## WHAT THE EXERCISE ASKS:
Reproduce verbatim the lines of the records from the first line through the line containing "BridalBuddy data are saved automatically", including both of these lines.

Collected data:

***

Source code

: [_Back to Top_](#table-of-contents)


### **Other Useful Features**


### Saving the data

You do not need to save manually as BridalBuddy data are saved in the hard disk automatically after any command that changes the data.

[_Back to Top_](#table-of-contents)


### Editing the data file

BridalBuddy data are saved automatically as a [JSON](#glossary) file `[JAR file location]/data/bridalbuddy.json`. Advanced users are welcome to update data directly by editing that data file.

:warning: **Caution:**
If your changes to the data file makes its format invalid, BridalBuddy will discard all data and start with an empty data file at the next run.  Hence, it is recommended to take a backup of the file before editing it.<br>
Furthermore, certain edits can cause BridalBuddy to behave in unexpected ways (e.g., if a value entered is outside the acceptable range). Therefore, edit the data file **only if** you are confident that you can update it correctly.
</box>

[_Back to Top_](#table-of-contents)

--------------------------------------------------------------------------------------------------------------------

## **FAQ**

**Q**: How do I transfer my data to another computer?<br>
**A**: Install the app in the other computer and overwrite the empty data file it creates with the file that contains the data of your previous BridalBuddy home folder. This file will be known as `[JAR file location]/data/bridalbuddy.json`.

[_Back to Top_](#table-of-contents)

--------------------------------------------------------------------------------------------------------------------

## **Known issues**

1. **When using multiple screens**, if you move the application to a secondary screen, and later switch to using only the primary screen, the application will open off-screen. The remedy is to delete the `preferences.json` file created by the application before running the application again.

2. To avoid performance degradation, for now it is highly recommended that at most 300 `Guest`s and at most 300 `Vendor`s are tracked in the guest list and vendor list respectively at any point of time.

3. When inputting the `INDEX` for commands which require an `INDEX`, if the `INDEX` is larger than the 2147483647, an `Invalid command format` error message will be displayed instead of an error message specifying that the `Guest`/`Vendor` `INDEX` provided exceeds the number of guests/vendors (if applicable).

***

## OUTPUT OF THE TASK:
Source code

: [_Back to Top_](#table-of-contents)


### **Other Useful Features**


### Saving the data

You do not need to save manually as BridalBuddy data are saved in the hard disk automatically after any command that changes the data.

[_Back to Top_](#table-of-contents)


### Editing the data file

BridalBuddy data are saved automatically as a [JSON](#glossary) file `[JAR file location]/data/bridalbuddy.json`. Advanced users are welcome to update data directly by editing that data file.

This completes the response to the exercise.